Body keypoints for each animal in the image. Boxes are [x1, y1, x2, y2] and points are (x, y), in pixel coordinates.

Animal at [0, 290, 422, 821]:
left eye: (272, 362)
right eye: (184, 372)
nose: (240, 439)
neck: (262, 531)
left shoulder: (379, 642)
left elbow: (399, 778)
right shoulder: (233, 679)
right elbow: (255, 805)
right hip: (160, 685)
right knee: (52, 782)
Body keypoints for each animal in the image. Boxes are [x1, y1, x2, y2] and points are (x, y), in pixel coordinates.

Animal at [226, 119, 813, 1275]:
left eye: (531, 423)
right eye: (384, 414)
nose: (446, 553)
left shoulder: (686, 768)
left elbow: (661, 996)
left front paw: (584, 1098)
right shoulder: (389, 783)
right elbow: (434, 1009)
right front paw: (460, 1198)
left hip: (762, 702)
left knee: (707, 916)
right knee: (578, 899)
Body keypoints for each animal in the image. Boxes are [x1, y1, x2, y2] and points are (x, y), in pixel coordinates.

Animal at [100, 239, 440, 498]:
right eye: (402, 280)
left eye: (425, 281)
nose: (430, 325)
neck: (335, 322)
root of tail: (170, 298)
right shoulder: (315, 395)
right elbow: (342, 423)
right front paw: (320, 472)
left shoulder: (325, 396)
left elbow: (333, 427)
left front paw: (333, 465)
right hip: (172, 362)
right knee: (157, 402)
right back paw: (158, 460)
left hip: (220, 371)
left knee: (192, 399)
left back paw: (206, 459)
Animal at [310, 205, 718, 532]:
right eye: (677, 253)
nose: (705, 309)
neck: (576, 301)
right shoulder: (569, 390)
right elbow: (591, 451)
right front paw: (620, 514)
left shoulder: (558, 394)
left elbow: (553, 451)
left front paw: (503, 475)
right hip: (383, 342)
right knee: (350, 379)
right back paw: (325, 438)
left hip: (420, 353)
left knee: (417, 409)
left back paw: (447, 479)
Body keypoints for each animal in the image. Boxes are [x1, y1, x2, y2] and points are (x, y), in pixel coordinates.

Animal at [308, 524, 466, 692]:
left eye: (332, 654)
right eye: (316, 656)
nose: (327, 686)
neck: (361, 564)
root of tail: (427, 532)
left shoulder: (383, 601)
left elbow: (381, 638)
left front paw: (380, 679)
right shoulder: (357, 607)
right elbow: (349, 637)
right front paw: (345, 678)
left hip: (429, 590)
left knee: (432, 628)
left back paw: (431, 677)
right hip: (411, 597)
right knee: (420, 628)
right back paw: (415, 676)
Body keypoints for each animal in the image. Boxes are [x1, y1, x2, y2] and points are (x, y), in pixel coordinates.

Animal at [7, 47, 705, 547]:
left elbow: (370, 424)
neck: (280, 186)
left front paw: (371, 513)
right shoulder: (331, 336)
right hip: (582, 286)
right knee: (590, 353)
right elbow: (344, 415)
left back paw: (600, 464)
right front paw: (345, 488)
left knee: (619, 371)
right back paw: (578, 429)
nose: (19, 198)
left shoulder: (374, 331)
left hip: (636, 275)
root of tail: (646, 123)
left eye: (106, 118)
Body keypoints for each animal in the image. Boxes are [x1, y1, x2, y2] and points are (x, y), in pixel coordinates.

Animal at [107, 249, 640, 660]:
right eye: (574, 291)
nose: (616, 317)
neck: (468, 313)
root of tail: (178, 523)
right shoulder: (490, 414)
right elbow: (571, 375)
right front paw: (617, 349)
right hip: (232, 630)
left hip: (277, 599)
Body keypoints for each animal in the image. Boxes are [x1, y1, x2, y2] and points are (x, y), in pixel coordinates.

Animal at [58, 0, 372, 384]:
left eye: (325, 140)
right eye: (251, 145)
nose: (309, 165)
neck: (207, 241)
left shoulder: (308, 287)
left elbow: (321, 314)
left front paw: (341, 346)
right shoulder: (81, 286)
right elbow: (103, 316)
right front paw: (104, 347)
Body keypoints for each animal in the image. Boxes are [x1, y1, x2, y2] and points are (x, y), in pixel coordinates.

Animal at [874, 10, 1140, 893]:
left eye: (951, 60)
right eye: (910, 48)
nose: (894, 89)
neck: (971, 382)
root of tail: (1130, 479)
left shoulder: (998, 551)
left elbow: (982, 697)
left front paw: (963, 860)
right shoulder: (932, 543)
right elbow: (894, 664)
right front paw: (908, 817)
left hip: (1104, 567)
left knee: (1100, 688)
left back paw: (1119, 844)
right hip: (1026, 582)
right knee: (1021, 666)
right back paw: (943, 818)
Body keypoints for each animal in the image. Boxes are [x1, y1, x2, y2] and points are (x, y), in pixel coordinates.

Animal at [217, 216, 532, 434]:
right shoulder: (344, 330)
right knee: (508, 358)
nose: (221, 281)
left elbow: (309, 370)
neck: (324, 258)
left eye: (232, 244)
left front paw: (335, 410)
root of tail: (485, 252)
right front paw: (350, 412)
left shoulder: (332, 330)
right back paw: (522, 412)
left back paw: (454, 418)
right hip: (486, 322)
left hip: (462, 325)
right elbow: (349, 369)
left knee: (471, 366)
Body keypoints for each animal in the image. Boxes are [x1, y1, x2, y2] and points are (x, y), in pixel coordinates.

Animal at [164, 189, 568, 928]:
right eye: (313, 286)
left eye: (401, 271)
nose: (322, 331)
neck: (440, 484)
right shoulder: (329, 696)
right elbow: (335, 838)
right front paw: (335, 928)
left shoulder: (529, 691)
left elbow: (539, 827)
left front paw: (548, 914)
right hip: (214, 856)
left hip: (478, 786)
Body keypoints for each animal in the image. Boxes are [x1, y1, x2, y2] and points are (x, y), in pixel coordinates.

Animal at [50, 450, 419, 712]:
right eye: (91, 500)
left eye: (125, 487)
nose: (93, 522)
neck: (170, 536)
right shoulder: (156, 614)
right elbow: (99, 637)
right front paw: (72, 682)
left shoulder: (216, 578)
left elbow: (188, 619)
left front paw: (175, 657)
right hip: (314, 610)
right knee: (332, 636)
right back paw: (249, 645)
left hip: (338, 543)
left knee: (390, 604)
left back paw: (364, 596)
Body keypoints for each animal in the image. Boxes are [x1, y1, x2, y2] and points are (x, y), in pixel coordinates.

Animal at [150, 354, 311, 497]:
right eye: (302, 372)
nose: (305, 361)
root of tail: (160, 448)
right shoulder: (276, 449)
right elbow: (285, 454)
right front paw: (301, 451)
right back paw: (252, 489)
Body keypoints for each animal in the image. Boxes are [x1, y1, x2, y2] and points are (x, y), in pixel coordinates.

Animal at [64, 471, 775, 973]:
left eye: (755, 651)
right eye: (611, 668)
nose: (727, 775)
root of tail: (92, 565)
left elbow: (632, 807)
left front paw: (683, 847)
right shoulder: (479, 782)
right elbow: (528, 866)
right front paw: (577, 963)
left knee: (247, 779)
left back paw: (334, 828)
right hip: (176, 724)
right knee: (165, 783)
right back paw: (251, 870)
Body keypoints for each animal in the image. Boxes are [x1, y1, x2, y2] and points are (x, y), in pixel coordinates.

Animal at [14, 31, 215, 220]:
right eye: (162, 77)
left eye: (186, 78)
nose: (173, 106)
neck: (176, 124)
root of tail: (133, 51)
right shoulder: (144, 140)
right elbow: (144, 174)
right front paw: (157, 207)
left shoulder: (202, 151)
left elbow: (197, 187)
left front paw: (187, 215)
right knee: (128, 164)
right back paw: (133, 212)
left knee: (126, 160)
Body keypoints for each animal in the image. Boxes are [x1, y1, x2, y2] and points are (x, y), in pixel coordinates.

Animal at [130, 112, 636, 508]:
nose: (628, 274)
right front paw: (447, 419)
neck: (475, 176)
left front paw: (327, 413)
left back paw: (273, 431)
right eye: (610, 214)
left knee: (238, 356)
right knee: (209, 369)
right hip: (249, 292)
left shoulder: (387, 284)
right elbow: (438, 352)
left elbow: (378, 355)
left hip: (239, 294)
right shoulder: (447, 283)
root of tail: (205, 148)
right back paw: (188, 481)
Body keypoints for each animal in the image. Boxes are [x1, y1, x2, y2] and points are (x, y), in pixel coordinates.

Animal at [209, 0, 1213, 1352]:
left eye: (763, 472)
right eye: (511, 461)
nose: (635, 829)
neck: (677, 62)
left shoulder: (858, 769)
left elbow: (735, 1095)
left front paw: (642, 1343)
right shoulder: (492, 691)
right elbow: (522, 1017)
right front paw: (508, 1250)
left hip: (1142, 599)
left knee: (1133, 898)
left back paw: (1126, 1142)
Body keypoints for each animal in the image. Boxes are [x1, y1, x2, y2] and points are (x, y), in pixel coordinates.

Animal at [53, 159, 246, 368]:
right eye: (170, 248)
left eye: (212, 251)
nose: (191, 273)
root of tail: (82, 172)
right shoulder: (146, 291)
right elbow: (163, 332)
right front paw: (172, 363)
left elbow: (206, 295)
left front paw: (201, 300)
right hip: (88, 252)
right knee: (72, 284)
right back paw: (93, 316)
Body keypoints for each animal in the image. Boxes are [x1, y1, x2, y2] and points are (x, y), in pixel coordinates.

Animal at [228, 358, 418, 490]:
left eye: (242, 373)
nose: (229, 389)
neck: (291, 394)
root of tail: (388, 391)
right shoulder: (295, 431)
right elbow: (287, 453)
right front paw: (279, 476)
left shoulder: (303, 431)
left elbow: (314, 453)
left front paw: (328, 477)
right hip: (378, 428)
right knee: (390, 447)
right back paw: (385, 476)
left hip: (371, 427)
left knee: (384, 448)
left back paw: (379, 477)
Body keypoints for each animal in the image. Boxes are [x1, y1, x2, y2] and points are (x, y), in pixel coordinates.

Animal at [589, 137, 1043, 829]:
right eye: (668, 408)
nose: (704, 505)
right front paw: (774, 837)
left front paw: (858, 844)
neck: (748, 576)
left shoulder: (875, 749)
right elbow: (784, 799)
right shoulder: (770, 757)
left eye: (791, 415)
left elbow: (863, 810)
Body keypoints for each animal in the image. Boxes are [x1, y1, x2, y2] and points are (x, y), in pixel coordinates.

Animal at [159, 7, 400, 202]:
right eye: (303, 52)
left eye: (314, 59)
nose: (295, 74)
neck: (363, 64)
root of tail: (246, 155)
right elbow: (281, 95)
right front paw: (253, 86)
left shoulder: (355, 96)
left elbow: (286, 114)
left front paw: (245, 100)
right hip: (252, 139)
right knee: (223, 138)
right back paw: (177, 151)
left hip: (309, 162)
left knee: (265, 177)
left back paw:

☆ ☆ ☆

> _Task brief_: Could you restate word for word the lines above, from the one that contains "neck: (971, 382)" through the one that contains "right front paw: (301, 451)", and no others?

> _Solution to the exercise_:
neck: (971, 382)
root of tail: (1130, 479)
left shoulder: (998, 551)
left elbow: (982, 697)
left front paw: (963, 860)
right shoulder: (932, 543)
right elbow: (894, 664)
right front paw: (908, 817)
left hip: (1104, 567)
left knee: (1100, 688)
left back paw: (1119, 844)
right hip: (1026, 582)
right knee: (1021, 666)
right back paw: (943, 818)
Body keypoints for each animal in the image. Boxes are [x1, y1, x2, y2] and points are (x, y), in pixel coordinates.

Animal at [217, 216, 532, 434]:
right shoulder: (344, 330)
right knee: (508, 358)
nose: (221, 281)
left elbow: (309, 370)
neck: (324, 258)
left eye: (232, 244)
left front paw: (335, 410)
root of tail: (485, 252)
right front paw: (350, 412)
left shoulder: (332, 330)
right back paw: (522, 412)
left back paw: (454, 418)
right hip: (486, 322)
left hip: (462, 325)
right elbow: (349, 369)
left knee: (471, 366)
Body keypoints for each animal in the image. Boxes are [x1, y1, x2, y2] and points are (x, y), in pixel coordinates.

Animal at [164, 189, 568, 928]:
right eye: (313, 286)
left eye: (401, 271)
nose: (322, 331)
neck: (440, 484)
right shoulder: (329, 696)
right elbow: (335, 838)
right front paw: (335, 928)
left shoulder: (529, 691)
left elbow: (539, 827)
left front paw: (548, 914)
right hip: (214, 856)
left hip: (478, 786)
Body keypoints for each animal in the image. Boxes are [x1, y1, x2, y2] and points are (x, y), in pixel coordinates.

Animal at [50, 450, 419, 712]:
right eye: (91, 500)
left eye: (125, 487)
nose: (93, 522)
neck: (170, 536)
right shoulder: (156, 614)
right elbow: (99, 637)
right front paw: (72, 682)
left shoulder: (216, 578)
left elbow: (188, 619)
left front paw: (175, 657)
right hip: (314, 610)
right knee: (332, 636)
right back paw: (249, 645)
left hip: (338, 543)
left knee: (390, 604)
left back paw: (364, 596)
Body keypoints for each animal in the image. Boxes are [x1, y1, x2, y2] and points are (x, y), in pixel coordinates.

Animal at [150, 354, 311, 497]:
right eye: (302, 372)
nose: (305, 361)
root of tail: (160, 448)
right shoulder: (276, 449)
right elbow: (285, 454)
right front paw: (301, 451)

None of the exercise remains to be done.